Tutto è pace e silenzio, e tutto posa
Il mondo, e piú di lor non si ragiona.

Fantasia non nuova e che sarebbe pedantesca se non uscisse qui dalle intime latèbre di un cuore ferito, sì che acquista un sentimento nuovo. Perché, se la persona è scomparsa come materia della contemplazione ed è succeduta una materia nuova, questa è nata da quella e conserva nella sua forma quel calore e quel sentimento. Perciò non è un’astrazione, non una produzione dell’intelletto, ma è lo sviluppo di uno stesso momento psicologico particolare e personale.
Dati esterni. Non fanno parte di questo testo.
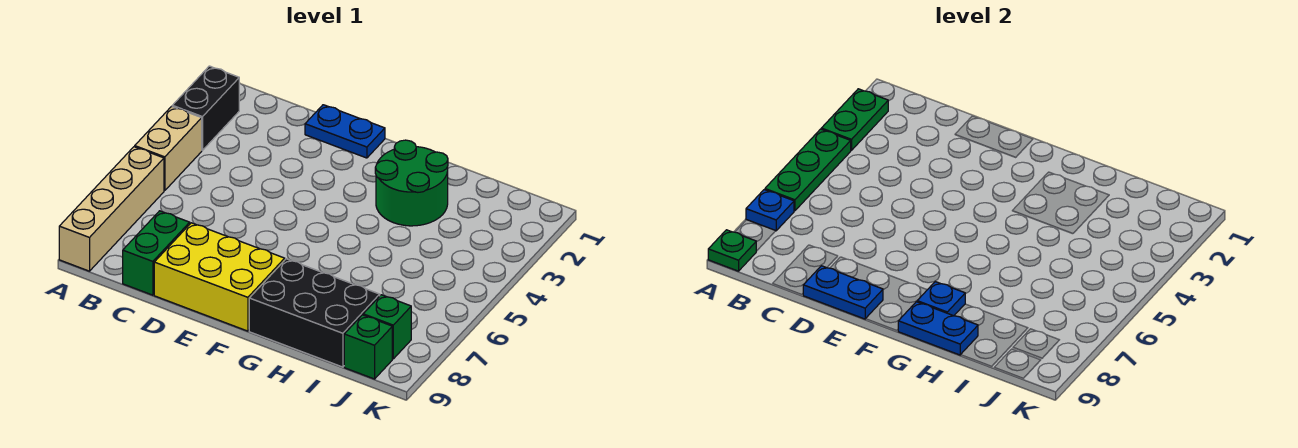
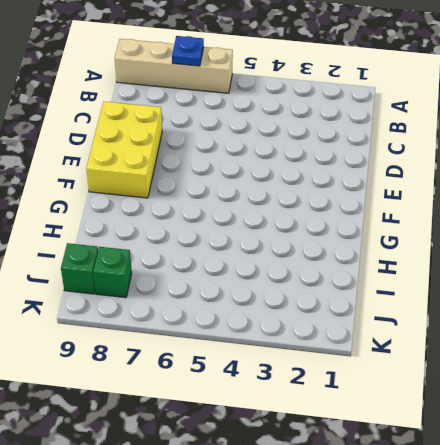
none -> black 1x2 brick [172,66,239,150]
none -> tan 1x2 brick [135,106,202,191]
none -> green 1x2 brick [123,211,190,295]

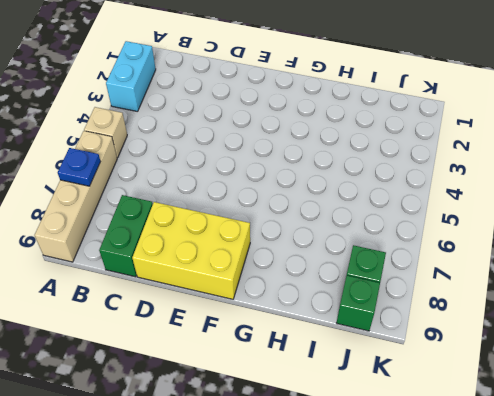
cyan 1x2 brick [106,41,156,112] -> black 1x2 brick [172,66,239,150]
tan 1x1 brick [84,107,127,158] -> tan 1x2 brick [135,106,202,191]
none -> blue 1x2 plate [305,105,385,158]
none -> green 2x2 round brick [375,140,448,226]
none -> black 2x3 brick [249,259,380,367]

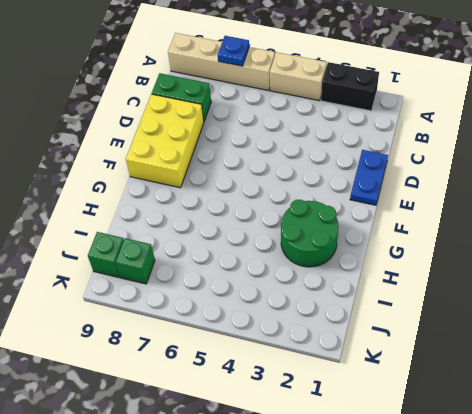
none -> black 2x3 brick [249,259,380,367]
none -> green 1x2 plate [821,89,888,150]
none -> green 1x3 plate [765,129,851,211]

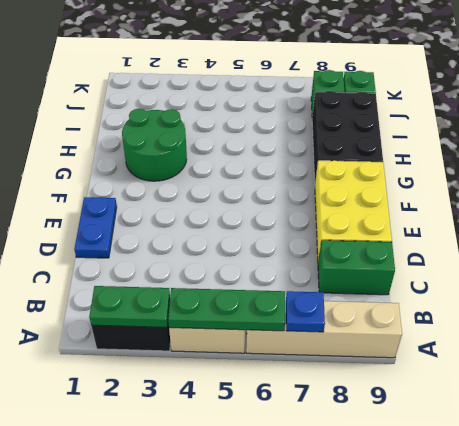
none -> green 1x1 plate [708,230,756,271]
none -> blue 1x2 plate [803,266,883,319]
none -> blue 1x1 plate [917,282,965,316]

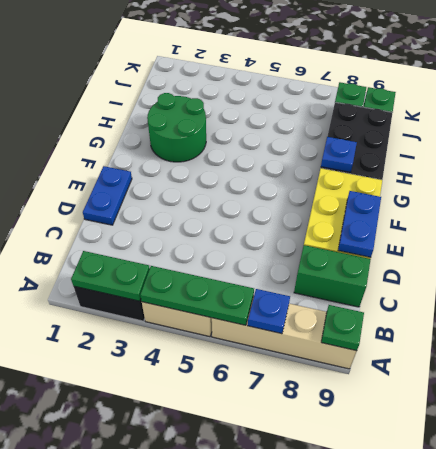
none -> blue 1x2 plate [898,302,978,355]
La persona in quella data disposizione dello spirito fa sentire dapertutto le sue vibrazioni. Quella considerazione del fato universale, suscitata da una impressione tutta personale del canto notturno, finisce con un commovente ritorno alla persona. È un ricordo della fanciullezza, simile canto, simile stretta di cuore, simile fatto:

Nella mia prima metà, quando s’aspetta
Bramosamente il dì festivo, or poscia
Ch’egli era spento, io doloroso, in veglia,
Premea le piume; ed alla tarda notte
Un canto che s’udìa per li sentieri
Lontanando morire a poco a poco,
Già similmente mi stringeva il core.

Allora non sapeva perché. L’impressione cosciente dell’adulto è ripetuta nell’impressione ignorante della prima età, in una intonazione più soave, a quel modo che è il ritornello di un motivo, in suoni meno accentuati e più melodiosi. Il dolore dell’adulto, tanto più acuto, quanto più intelligente, si smorza in una dolcezza malinconica di un candore infantile.